The reason for this downtime was one of these things which you always hope won’t happen to you: A harddisk crash. Not just any harddisk though. It was my system disk, a 500GB SSD from Crucial (MX500). I always expected that one day, I’d log in to my server, only to find out that one of my traditional harddisks failed or was reporting bad sectors. I expected SSDs to be sturdier. After all, there are no moving parts in an SSD. Sure, blocks can only be written so many times, but I shouldn’t have gotten there for the next many years with this drive. I therefore was quite shocked when a couple of weeks back, I noticed that my DNS server wasn’t working.

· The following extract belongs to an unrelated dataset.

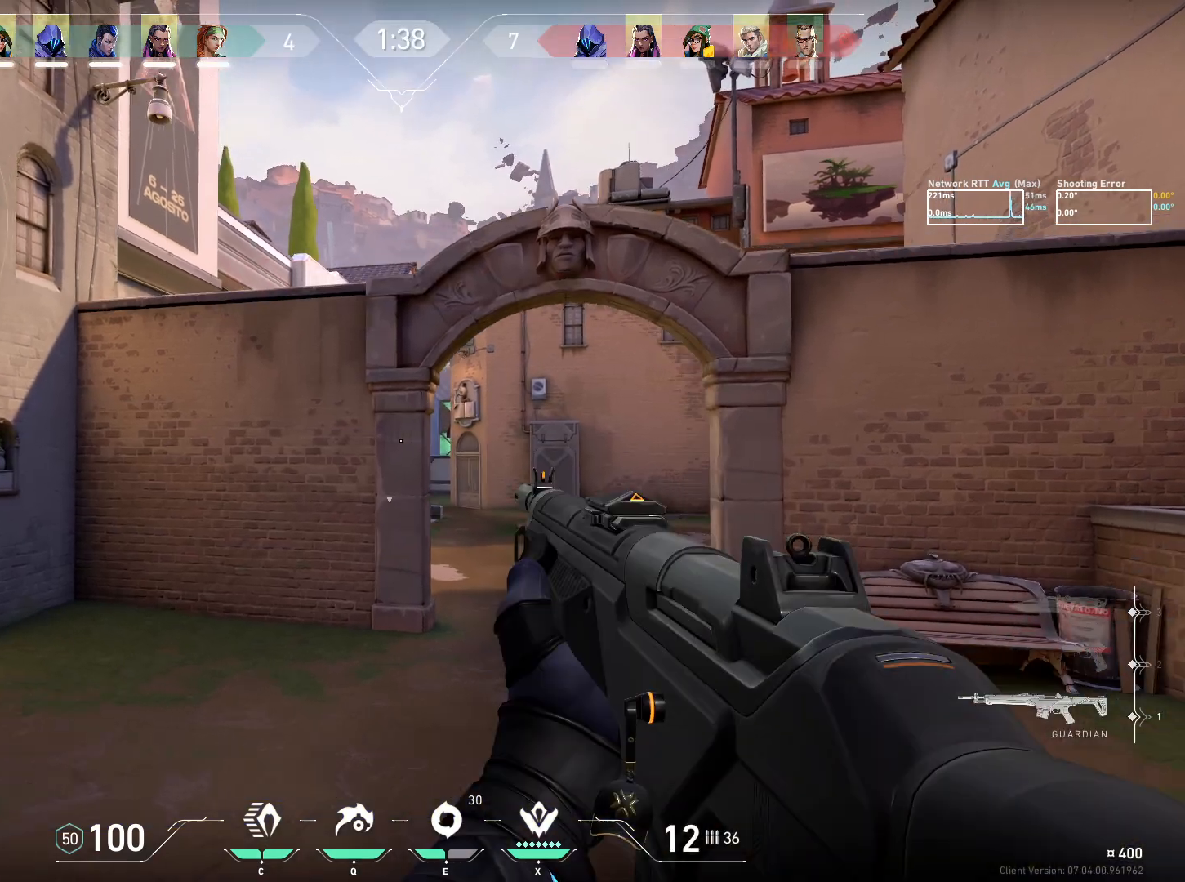
{"keys": [], "mouse": [], "events": [[100, "a", "up"]]}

When I tried to log in to my server, I couldn’t and when I finally hooked a screen to the server, it told me that there was no system disk found.

I’ve tried every tip on the internet to revive an SSD. I’ve hooked it up to power for 30 minutes without data connection, decoupled it, let it sit for a minute, repeated that and then tried if it would show some life. I’ve put it in the freezer, I’ve put it in the oven, but nothing helped. My bios won’t see the drive anymore. It’s as dead as it can be. There were no prior warnings. It went from working a 100% to a 100% dead in the blink of a second. Lesson learned: SSDs can die and they die suddenly. And when they do, don’t expect to have any possibility of getting your data back.

Did I have backups? Luckily, yes. Even though my backup strategy leaves lots of room for improvement, my data backups were just over a month old. I lost two articles of this blog, but Wayback machine and Google cache helped me recover those quite easily. I lost some Homeassistant scripts which I had recently written, which was a bummer, but I’ll survive. All in all, data wise I was quite fine. My server configuration was another story though. That backup turned out to be quite ancient. That’s only a problem for those services that I actually run directly on my server and not inside a container and I suspected that that would cost me little time to reconfigure. I was wrong. Especially my reverse proxy configuration and my systemd files turned out to be quite advanced and not that easy to regenerate. Having to do this all again, did lead to quite a few lessons learned though and some nice new scripts that I wrote. In the next weeks, I’ll write a couple of articles on particular problems I encountered while reconfiguring my server. I’ve found some serious WTF’s and very little documentation, so some articles about those might be very welcome for some.